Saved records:

•••

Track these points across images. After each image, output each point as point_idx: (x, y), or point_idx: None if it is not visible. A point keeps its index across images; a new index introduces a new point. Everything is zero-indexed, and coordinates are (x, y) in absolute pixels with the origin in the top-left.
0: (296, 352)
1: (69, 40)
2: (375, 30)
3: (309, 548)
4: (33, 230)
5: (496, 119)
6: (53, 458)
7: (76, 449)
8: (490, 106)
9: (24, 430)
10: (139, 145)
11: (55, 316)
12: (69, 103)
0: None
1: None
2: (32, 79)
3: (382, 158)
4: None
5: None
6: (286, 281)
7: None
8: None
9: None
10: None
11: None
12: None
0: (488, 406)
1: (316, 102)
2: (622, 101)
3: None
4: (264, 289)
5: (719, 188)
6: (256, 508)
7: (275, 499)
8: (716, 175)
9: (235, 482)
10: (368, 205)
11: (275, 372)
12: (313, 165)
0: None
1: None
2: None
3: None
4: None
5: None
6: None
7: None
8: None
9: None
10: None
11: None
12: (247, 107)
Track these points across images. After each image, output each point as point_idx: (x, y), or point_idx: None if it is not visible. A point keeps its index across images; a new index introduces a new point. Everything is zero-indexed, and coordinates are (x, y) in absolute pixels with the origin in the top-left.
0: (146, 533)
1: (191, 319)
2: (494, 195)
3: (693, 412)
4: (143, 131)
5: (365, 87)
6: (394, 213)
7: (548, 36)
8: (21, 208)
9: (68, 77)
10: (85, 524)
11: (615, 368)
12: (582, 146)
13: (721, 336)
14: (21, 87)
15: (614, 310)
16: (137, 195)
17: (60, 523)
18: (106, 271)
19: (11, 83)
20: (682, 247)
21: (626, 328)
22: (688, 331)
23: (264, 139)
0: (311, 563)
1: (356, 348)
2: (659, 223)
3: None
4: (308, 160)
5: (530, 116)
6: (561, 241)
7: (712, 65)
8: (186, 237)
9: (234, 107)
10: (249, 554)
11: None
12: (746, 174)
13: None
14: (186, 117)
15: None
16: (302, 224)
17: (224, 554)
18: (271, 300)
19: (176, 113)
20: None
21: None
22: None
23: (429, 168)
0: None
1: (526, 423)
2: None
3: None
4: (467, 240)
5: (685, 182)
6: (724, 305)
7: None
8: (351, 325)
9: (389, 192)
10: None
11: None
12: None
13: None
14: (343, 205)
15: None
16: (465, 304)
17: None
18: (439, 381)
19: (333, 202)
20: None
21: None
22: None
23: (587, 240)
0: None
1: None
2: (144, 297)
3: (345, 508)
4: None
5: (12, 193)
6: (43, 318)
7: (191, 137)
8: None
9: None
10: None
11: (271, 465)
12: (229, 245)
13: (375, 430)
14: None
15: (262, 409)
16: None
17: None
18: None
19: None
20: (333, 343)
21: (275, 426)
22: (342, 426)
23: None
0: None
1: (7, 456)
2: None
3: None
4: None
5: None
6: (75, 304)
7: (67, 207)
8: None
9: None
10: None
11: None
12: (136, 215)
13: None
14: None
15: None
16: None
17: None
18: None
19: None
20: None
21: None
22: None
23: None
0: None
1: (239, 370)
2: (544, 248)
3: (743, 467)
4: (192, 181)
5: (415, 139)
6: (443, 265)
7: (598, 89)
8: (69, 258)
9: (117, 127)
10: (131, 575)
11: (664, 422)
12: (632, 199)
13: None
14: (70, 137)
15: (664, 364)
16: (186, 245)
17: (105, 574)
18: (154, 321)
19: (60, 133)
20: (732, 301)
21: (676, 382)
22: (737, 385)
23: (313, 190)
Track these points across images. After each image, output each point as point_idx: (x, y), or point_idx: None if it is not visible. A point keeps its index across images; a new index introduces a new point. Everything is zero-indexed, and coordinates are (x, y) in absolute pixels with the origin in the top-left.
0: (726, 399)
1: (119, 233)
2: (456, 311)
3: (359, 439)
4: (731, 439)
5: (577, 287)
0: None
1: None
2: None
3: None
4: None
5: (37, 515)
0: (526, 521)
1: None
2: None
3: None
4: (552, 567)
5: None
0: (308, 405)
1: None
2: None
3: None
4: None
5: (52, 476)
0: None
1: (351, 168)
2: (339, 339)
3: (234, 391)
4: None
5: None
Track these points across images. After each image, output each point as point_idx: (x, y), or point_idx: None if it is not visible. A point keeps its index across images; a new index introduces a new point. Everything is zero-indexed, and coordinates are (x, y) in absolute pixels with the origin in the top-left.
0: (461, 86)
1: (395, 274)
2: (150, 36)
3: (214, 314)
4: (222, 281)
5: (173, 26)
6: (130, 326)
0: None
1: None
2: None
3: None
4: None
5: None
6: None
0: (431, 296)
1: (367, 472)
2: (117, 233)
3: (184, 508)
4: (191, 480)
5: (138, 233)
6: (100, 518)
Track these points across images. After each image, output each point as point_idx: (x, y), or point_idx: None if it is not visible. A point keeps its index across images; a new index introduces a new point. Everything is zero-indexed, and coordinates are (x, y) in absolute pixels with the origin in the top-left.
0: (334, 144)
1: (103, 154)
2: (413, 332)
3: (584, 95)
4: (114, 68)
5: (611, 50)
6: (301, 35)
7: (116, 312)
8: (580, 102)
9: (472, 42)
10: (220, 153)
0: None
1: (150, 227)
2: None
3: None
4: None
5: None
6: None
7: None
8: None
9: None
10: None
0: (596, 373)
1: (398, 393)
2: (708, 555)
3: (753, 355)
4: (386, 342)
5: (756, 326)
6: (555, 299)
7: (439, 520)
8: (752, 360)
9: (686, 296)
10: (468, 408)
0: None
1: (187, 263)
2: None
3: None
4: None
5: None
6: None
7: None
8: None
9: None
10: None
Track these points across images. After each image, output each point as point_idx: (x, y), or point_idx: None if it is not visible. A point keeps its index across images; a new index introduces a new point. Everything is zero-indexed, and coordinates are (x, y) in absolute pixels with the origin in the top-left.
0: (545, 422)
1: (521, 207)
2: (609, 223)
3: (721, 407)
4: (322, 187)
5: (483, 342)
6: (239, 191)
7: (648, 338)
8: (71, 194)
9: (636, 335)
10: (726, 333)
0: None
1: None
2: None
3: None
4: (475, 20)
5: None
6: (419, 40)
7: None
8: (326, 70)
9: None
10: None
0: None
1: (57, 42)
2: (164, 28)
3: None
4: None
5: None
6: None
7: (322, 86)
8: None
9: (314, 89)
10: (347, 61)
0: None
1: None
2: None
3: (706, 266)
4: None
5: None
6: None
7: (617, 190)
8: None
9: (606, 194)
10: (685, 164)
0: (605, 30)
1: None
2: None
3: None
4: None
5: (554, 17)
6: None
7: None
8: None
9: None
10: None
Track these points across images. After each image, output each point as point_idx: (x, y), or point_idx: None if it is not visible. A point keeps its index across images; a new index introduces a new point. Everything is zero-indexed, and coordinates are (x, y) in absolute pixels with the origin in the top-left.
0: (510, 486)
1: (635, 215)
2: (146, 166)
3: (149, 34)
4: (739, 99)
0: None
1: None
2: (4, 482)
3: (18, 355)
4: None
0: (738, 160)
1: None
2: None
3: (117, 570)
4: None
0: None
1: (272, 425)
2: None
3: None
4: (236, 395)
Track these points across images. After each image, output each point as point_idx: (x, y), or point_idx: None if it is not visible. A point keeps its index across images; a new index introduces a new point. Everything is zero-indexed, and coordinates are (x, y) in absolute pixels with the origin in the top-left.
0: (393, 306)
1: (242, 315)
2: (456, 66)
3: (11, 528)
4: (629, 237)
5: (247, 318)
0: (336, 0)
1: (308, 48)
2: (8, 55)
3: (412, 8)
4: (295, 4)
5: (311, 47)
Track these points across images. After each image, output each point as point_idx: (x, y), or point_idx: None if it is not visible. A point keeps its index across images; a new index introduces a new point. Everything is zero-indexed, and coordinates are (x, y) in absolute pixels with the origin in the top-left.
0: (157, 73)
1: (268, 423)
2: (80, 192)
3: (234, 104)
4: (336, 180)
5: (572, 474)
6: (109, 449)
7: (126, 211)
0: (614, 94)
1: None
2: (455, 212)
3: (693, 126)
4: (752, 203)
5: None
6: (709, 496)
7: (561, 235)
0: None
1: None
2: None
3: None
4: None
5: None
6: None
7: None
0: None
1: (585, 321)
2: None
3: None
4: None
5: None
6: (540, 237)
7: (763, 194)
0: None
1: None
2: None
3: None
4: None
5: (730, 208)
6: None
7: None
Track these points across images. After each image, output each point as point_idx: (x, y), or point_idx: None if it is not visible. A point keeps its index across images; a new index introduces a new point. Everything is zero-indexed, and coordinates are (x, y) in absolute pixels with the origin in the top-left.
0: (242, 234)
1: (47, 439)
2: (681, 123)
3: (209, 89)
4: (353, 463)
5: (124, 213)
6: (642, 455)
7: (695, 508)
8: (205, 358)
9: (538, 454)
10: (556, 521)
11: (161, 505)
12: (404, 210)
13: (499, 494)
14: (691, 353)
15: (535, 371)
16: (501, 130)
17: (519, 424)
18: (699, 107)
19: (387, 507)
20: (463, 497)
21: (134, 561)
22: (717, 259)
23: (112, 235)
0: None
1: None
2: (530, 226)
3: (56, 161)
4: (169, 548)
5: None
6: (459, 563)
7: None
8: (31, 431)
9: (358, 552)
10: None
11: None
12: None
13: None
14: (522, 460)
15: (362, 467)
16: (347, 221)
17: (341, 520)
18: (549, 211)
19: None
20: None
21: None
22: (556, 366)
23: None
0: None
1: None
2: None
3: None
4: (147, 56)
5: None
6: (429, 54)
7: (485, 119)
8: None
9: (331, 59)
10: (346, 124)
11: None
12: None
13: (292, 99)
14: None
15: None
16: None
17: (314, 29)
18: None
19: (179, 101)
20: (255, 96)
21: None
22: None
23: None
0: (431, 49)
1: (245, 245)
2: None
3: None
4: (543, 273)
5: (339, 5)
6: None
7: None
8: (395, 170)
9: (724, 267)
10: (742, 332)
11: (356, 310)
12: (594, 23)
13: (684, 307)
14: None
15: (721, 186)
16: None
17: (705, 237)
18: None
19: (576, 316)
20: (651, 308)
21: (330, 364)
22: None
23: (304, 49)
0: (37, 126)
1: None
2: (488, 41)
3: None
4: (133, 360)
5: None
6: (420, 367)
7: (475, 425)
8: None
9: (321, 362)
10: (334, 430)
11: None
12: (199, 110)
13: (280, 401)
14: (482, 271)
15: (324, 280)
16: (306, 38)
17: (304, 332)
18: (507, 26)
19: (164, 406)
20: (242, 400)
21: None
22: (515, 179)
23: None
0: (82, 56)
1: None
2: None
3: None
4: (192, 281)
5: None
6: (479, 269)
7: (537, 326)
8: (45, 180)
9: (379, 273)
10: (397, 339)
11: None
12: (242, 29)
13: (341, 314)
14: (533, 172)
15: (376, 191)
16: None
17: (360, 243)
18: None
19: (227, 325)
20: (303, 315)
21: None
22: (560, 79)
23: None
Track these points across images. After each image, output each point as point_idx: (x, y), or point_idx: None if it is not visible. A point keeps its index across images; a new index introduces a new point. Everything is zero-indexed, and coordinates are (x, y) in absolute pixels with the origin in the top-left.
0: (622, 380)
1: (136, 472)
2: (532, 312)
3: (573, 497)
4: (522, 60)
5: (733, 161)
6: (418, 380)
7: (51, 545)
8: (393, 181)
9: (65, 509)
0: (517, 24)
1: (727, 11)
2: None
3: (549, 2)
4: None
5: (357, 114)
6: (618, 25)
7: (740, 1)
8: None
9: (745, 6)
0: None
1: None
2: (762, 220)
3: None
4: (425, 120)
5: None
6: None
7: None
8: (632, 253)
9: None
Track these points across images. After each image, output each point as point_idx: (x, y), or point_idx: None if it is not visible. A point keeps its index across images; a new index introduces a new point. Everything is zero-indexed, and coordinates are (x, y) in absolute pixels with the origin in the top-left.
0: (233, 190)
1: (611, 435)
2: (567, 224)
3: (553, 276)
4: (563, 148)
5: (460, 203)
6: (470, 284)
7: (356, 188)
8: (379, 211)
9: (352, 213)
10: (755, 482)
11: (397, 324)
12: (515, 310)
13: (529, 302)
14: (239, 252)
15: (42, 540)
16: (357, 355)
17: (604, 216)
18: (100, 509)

•••

• **TASK TO CARRY OUT**: Put each line of the entries, from the start through the line containing "12: (247, 107)", into a Markdown table with the columns Row and Entry line, numbering the rows and omitting blank lines.

• **SOLUTION**:
| Row | Entry line |
|---|---|
| 1 | Track these points across images. After each image, output each point as point_idx: (x, y), or point_idx: None if it is not visible. A point keeps its index across images; a new index introduces a new point. Everything is zero-indexed, and coordinates are (x, y) in absolute pixels with the origin in the top-left. |
| 2 | 0: (296, 352) |
| 3 | 1: (69, 40) |
| 4 | 2: (375, 30) |
| 5 | 3: (309, 548) |
| 6 | 4: (33, 230) |
| 7 | 5: (496, 119) |
| 8 | 6: (53, 458) |
| 9 | 7: (76, 449) |
| 10 | 8: (490, 106) |
| 11 | 9: (24, 430) |
| 12 | 10: (139, 145) |
| 13 | 11: (55, 316) |
| 14 | 12: (69, 103) |
| 15 | 0: None |
| 16 | 1: None |
| 17 | 2: (32, 79) |
| 18 | 3: (382, 158) |
| 19 | 4: None |
| 20 | 5: None |
| 21 | 6: (286, 281) |
| 22 | 7: None |
| 23 | 8: None |
| 24 | 9: None |
| 25 | 10: None |
| 26 | 11: None |
| 27 | 12: None |
| 28 | 0: (488, 406) |
| 29 | 1: (316, 102) |
| 30 | 2: (622, 101) |
| 31 | 3: None |
| 32 | 4: (264, 289) |
| 33 | 5: (719, 188) |
| 34 | 6: (256, 508) |
| 35 | 7: (275, 499) |
| 36 | 8: (716, 175) |
| 37 | 9: (235, 482) |
| 38 | 10: (368, 205) |
| 39 | 11: (275, 372) |
| 40 | 12: (313, 165) |
| 41 | 0: None |
| 42 | 1: None |
| 43 | 2: None |
| 44 | 3: None |
| 45 | 4: None |
| 46 | 5: None |
| 47 | 6: None |
| 48 | 7: None |
| 49 | 8: None |
| 50 | 9: None |
| 51 | 10: None |
| 52 | 11: None |
| 53 | 12: (247, 107) |